(Material provided)
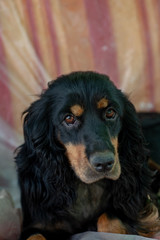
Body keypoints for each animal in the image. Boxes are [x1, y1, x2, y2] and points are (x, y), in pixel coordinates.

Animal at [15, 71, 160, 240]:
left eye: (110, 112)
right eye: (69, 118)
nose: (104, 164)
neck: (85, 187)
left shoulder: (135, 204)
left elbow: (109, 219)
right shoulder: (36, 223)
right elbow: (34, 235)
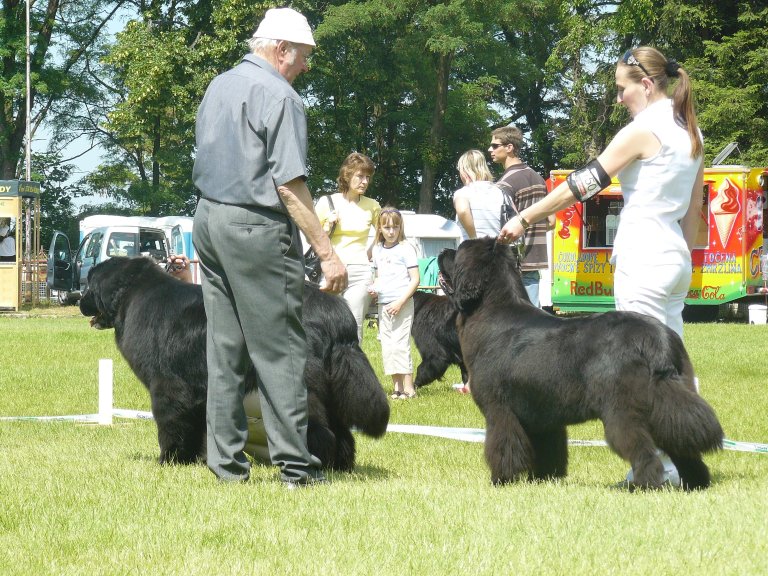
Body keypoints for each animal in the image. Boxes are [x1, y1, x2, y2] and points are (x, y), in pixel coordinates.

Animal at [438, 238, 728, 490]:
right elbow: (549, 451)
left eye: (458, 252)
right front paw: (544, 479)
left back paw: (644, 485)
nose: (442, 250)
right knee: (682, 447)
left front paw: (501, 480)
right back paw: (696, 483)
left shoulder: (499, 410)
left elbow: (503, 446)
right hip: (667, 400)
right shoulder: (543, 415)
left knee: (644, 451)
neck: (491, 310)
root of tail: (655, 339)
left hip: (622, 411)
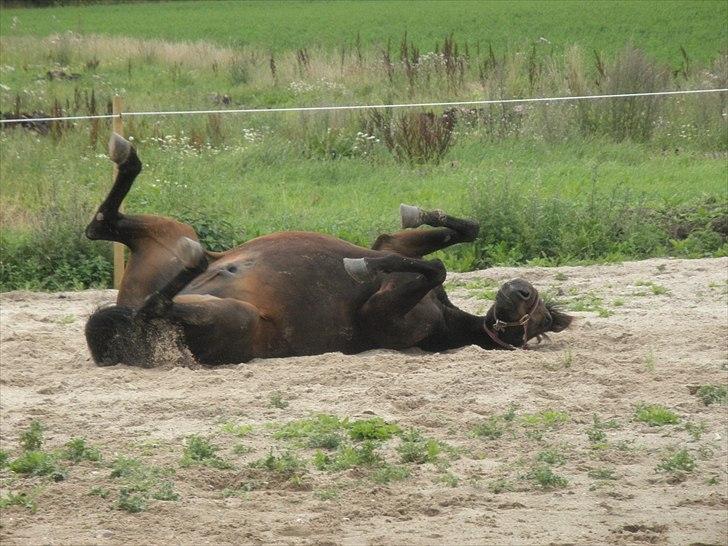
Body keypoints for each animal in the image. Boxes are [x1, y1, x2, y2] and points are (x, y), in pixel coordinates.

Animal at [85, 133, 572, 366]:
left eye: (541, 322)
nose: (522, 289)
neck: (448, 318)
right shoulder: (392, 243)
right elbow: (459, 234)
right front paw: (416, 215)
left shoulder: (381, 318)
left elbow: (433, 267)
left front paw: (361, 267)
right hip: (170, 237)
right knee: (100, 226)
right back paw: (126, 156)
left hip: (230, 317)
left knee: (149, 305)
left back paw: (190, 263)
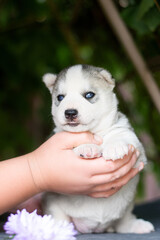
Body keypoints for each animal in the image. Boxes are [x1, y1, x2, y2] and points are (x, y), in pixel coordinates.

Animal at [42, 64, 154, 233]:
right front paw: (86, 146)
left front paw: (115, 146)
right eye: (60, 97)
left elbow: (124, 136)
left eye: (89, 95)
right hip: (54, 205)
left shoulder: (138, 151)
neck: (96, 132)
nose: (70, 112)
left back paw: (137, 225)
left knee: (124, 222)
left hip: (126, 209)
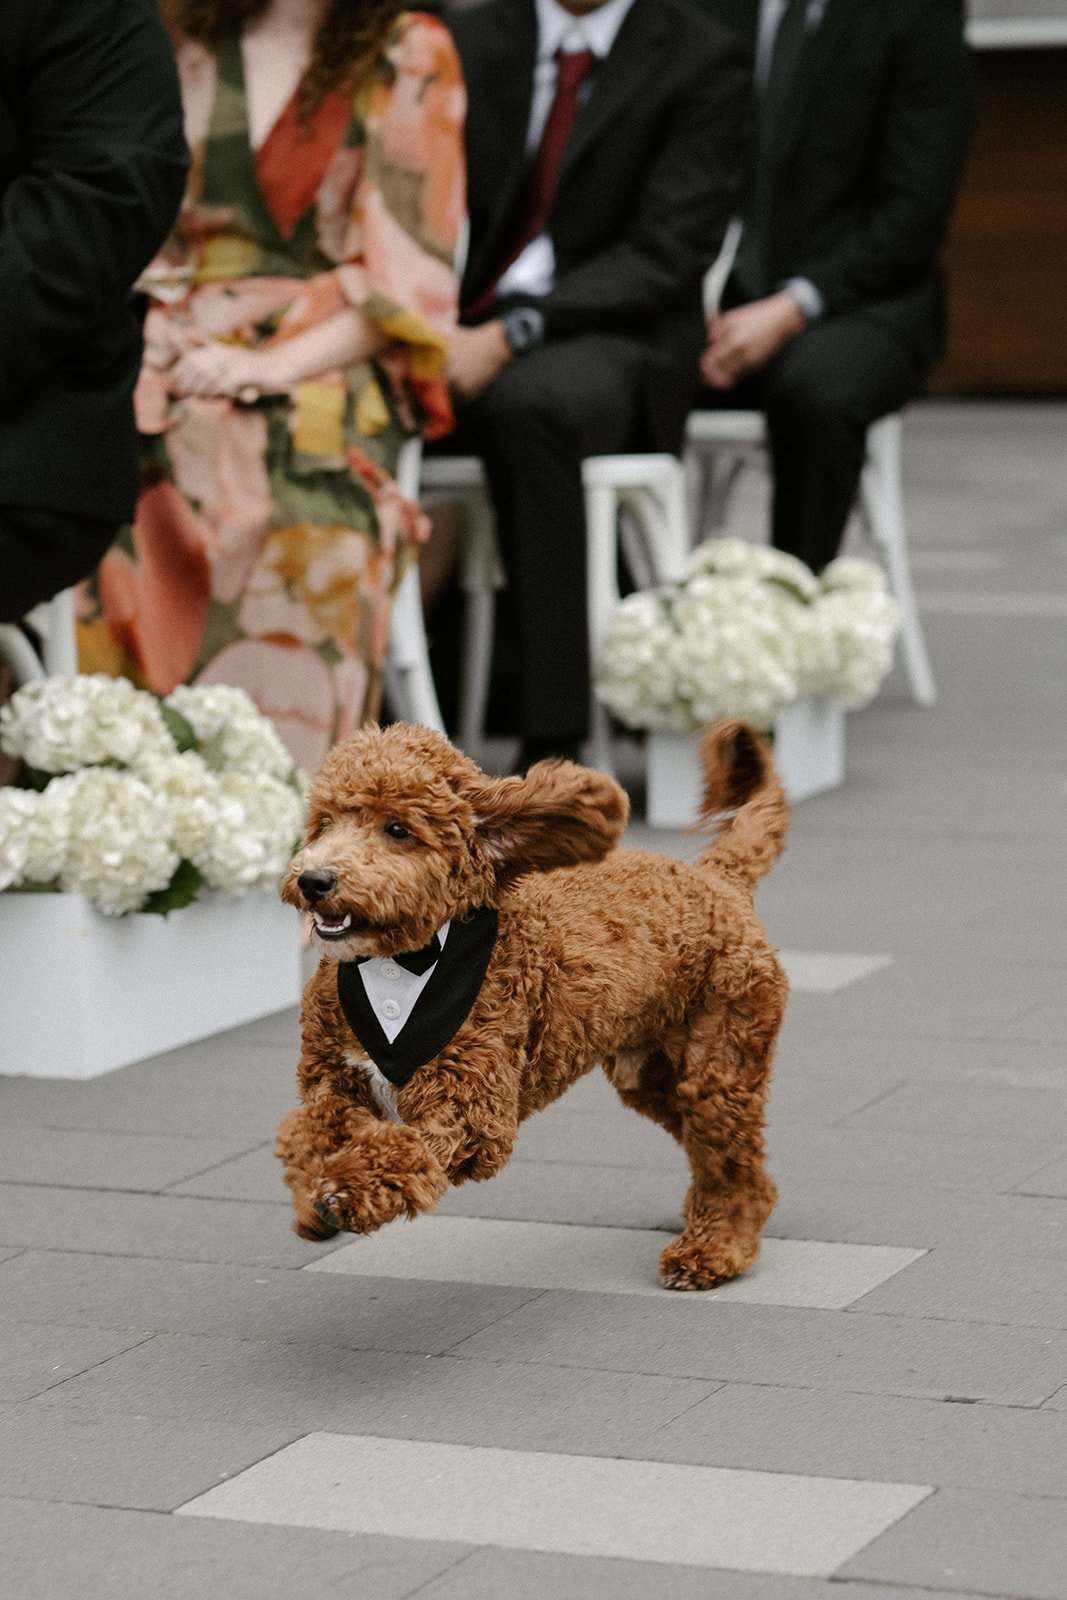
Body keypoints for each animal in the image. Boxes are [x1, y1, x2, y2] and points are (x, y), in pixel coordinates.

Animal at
(End Material provided)
(Material provided)
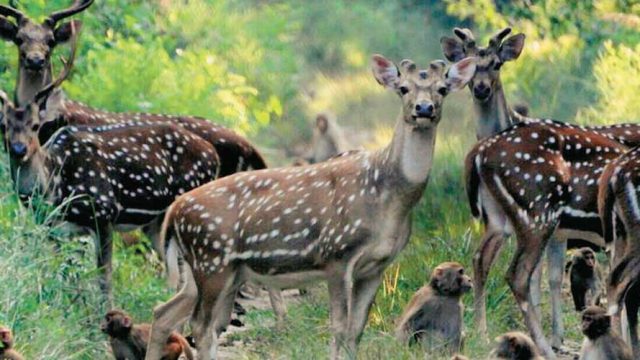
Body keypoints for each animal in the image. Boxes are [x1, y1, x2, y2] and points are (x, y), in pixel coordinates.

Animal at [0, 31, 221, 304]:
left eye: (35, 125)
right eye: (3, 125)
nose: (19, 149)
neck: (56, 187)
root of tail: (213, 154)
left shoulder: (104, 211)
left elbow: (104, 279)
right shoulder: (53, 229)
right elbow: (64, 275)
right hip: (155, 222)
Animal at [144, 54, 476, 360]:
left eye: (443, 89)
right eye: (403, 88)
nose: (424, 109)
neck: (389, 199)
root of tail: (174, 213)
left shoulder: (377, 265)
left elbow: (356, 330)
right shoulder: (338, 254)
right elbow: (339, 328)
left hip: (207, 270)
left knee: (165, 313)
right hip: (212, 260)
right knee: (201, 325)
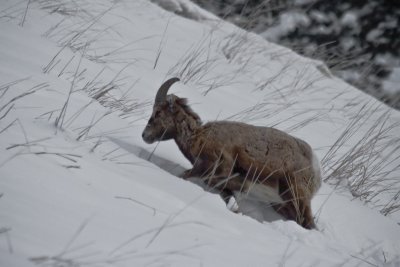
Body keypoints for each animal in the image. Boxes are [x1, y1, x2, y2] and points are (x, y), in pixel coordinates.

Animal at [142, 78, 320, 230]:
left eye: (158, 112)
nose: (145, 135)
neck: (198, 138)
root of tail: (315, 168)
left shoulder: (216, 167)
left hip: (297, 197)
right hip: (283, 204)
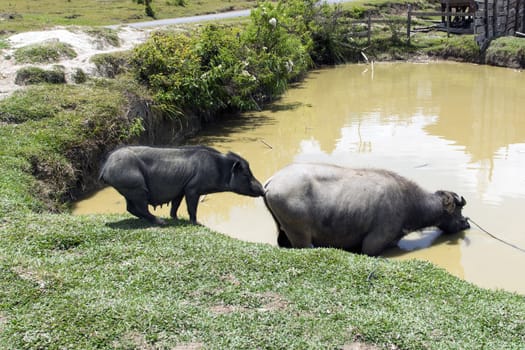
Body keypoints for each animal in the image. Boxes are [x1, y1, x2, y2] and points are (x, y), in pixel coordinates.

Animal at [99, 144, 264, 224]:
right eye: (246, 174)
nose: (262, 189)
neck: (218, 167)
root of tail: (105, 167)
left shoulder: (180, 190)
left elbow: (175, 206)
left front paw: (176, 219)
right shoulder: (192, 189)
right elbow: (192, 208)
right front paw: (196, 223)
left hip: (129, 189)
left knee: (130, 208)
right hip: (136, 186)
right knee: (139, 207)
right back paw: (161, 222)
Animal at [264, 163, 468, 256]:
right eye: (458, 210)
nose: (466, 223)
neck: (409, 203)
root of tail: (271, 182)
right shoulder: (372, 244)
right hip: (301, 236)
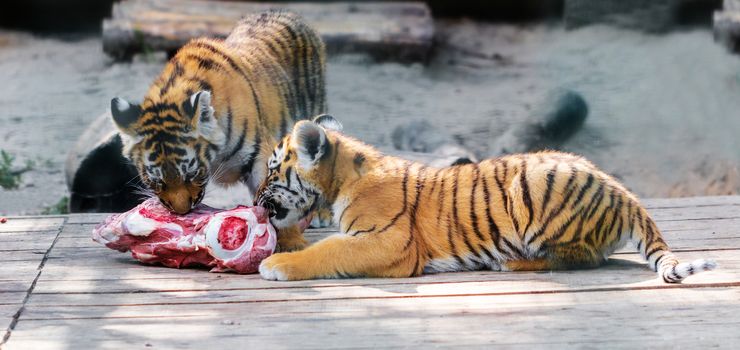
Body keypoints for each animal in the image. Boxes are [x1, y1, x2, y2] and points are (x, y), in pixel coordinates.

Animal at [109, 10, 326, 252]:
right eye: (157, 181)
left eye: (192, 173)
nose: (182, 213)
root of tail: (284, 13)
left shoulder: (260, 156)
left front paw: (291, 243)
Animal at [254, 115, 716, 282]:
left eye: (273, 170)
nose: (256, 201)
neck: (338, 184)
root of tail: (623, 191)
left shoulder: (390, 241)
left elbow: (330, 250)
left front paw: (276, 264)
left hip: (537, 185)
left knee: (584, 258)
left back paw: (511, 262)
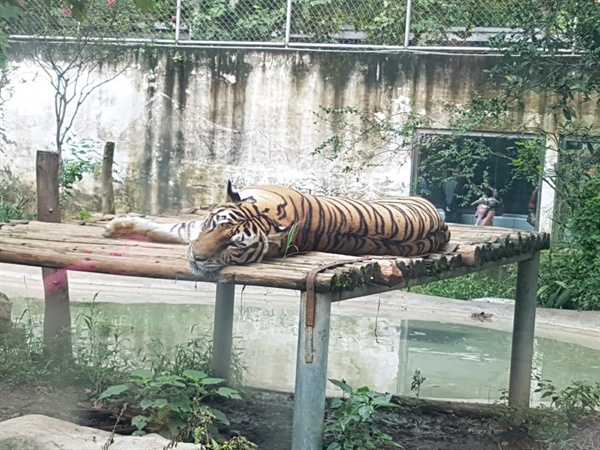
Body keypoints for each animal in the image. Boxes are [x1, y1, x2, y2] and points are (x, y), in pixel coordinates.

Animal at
(End Material provided)
(Material provided)
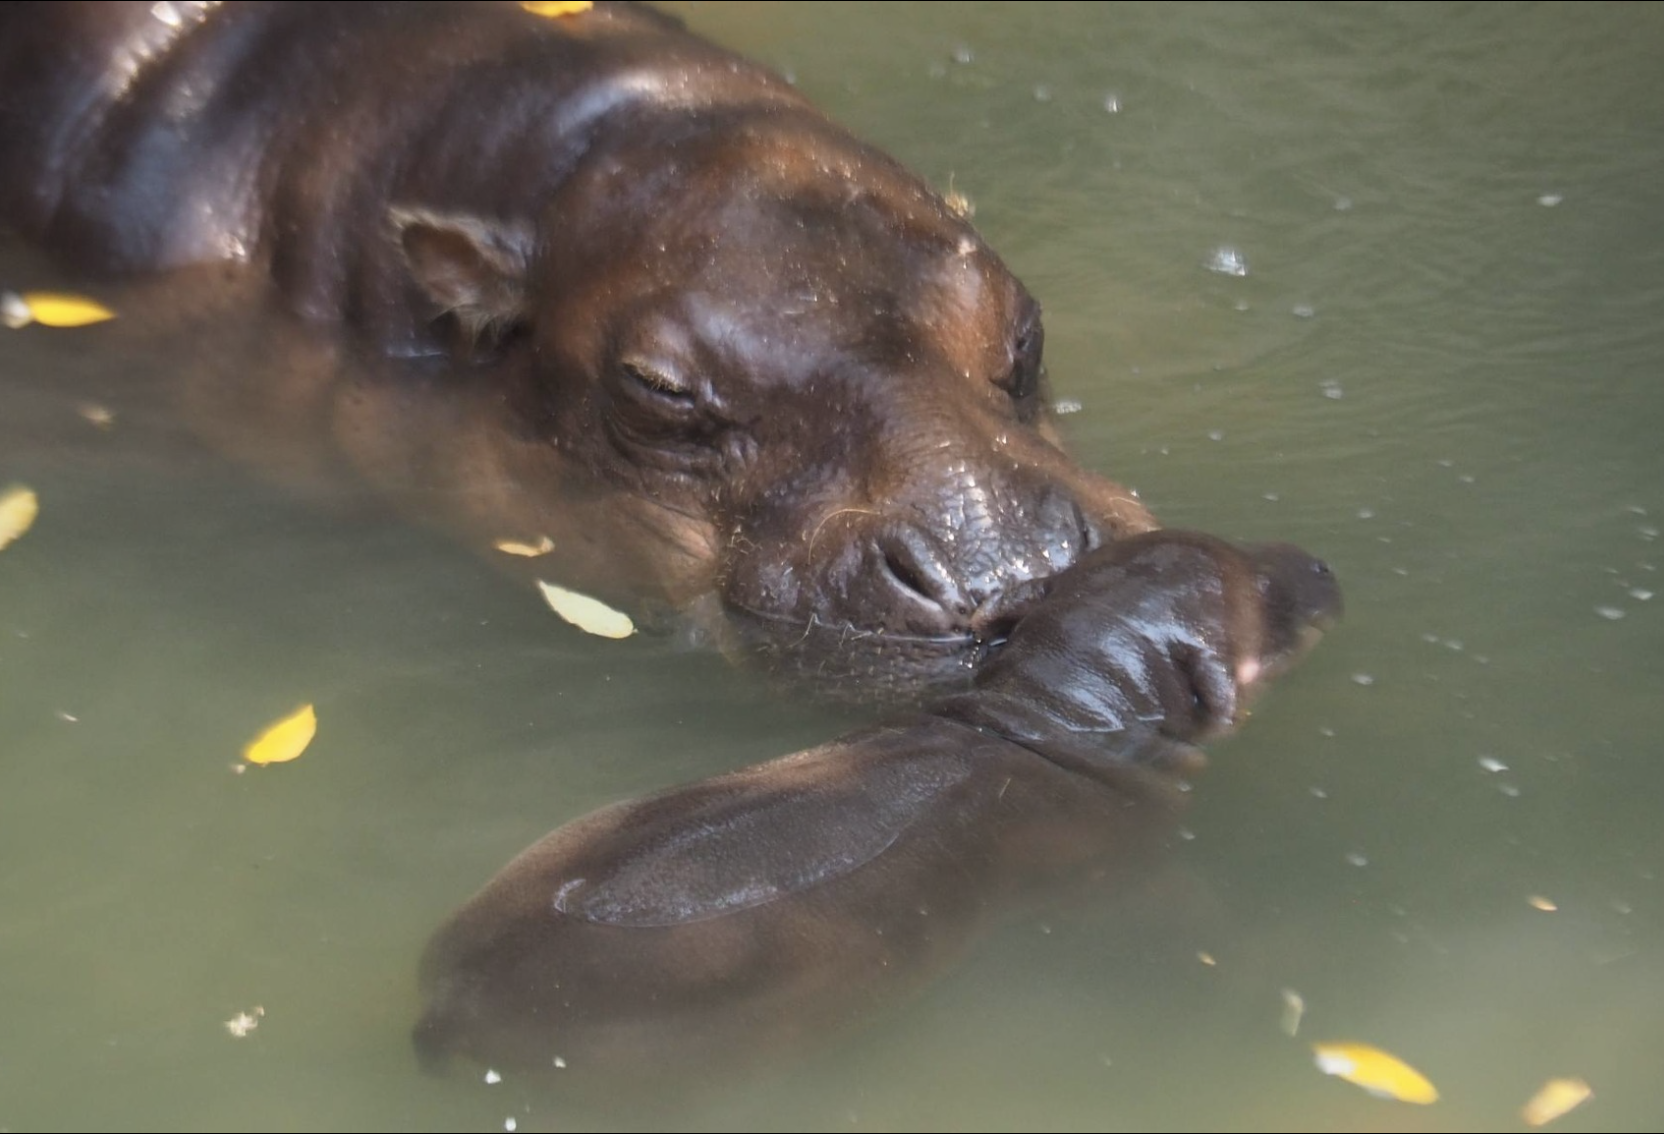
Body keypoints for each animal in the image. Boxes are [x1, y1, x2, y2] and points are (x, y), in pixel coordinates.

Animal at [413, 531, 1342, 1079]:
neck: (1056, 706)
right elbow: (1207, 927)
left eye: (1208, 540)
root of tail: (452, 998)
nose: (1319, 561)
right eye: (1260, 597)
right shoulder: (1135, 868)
(End Material provided)
Count up the lines in the records where the string "tail" appears. Your reply is that number alone.

9